J’ai attrapé un rhume il y a quelques jours, peut-être à cause du vent pré-hivernal qui flânait dans la rue en même temps que moi. Ma mère a dû sortir quelques vêtements chauds qui sentent l’armoire. Il commence à faire nuit à 17 heures. L’ambiance commence à devenir légèrement effervescente. Tout cela n’est pas sans me rappeler un événement important de l’année : l’hiver est arrivé, et le Tết approche !
J’habite à Hanoï mais passe toujours le nouvel an sur ma terre natale - une province située à 50 km de la capitale. Le Tết est une sacrée occasion de retrouver toute sa famille. Le 28 du Tết, après avoir accompli un nettoyage total de notre maison, nous allons préparer les affaires pour notre “pèlerinage”. Mon père préfère toujours emmener deux branches de pêcher qu’il a soigneusement choisies dans le fameux jardin de pêchers d’Hanoï : Nhật Tân. On revient ainsi chez mes grands-parents afin de “ăn Tết” (littéralement « manger du Tết »), comme le disent les Vietnamiens pour désigner le fait de “fêter le Tết”.
En effet, je crois que se régaler ensemble des plats traditionnels du Tết est à la fois un rite et un plaisir de tout le monde. Le matin du 29 décembre lunaire, de bonne heure, ma grand-mère commençait à faire du “bánh chưng” (du gâteau de riz gluant traditionnel). Ma mission était d’enrouler un fil de bambou autour du gâteau en forme cylindrique de manière si ingénieuse que ce dernier n’était pas déformé et que le fil ne lâchait pas, même après avoir bouilli 8 heures dans une énorme marmite en fonte. Et autour de cette marmite, dans la cuisine ancienne dont les murs se couvrent de suie, nous jouions aux cartes sur une natte et bavardions toute la soirée, somnolant parfois dans le crépitement jovial du bois brûlé.

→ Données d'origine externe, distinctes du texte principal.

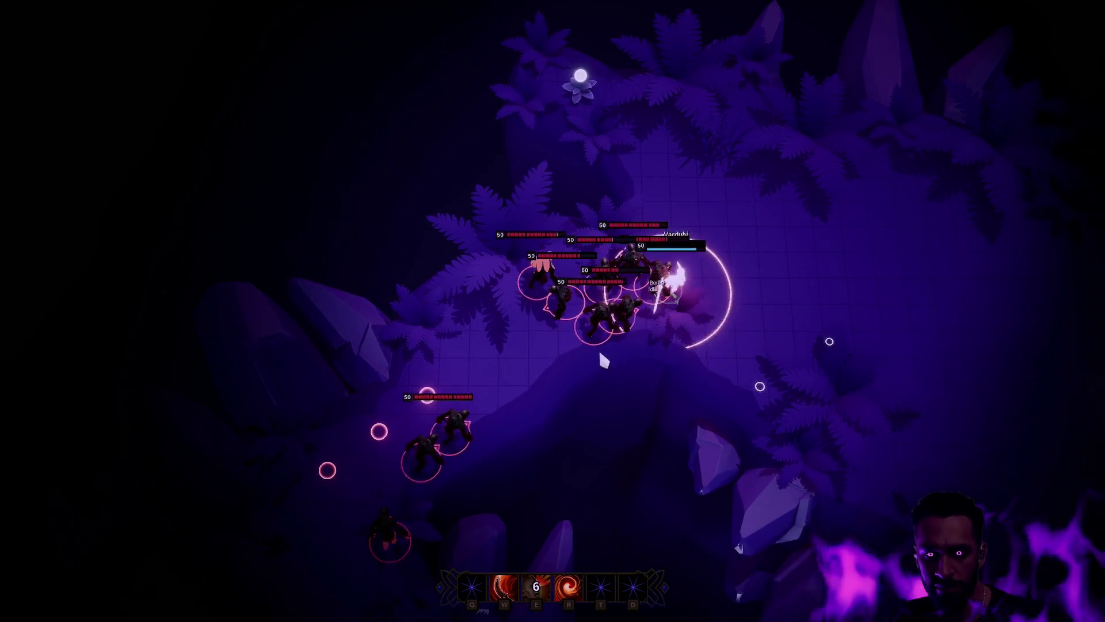
left_click(785, 328)
key("w")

Mais Tết n’a pas que du “bánh chưng”. Il y a encore du pâté de viande pilée, du jambonneau de porc, du poulet bouilli, du porc grillé, des rouleaux de printemps, de la viande en gelée, des oignons marinés et beaucoup de sortes de confiture. Des plateaux de nourriture copieux représentent l’affluence et la richesse des propriétaires, d’où la quantité abondante et l’extraordinaire variété des mets. Pendant les 3 jours festifs, nous avons ainsi tous un ventre bien rond.
Les Vietnamiens disent non seulement “ăn Tết” mais encore “chơi Tết” (littéralement « jouer du Tết »). Effectivement, j’adore mon Tết non seulement pour la nourriture, mais encore pour les activités spéciales que nous faisons ensemble. Le 30 décembre, comme le veut la tradition, je vais faire bouillir de l’eau de bain avec un bouquet de vieille coriandre dans une énorme marmite. Je vous rassure que l’odeur d’eau de coriandre est parmi les plus apaisantes du monde. C’est l’odeur du Tết. L’odeur de la réunion. L’odeur de la tradition. Ayant fini le lavage, s'étant réjoui du repas plantureux de fin d’année, en attendant le moment de transit, on regarde ensemble une émission classique à la télévision : La réunion de fin d’année.
Pendant les jours de la fête, nous rendons visite à des proches en leur offrant de petits cadeaux, parfois juste quelques fruits d’arec et feuilles de bétel qui seront placés sur l’autel des ancêtres des propriétaires. J’accompagne ma grand-mère et ma mère à des pagodes où elles font avec sincérité des prières de santé et de bonheur pour notre famille. Une douce odeur émane des brûle-encens. Les vieux gardiens de la pagode prennent du thé vert autour d’une vieille table, et discutent du concours de lutte du village qui se tiendra dans quelques jours.
Maintenant que nous avons grandi, mon père ayant fait construire une nouvelle maison et mes grands-parents ayant paru devant Dieu, mon Tết traditionnel ne reste plus le même. Pourtant, chaque fois que les premières brises de vent atterrissent sur Hanoï et que les gens commencent à parler de la fin d’année, mon coeur commence à palpiter légèrement comme si un moment important de ma vie s’approchait.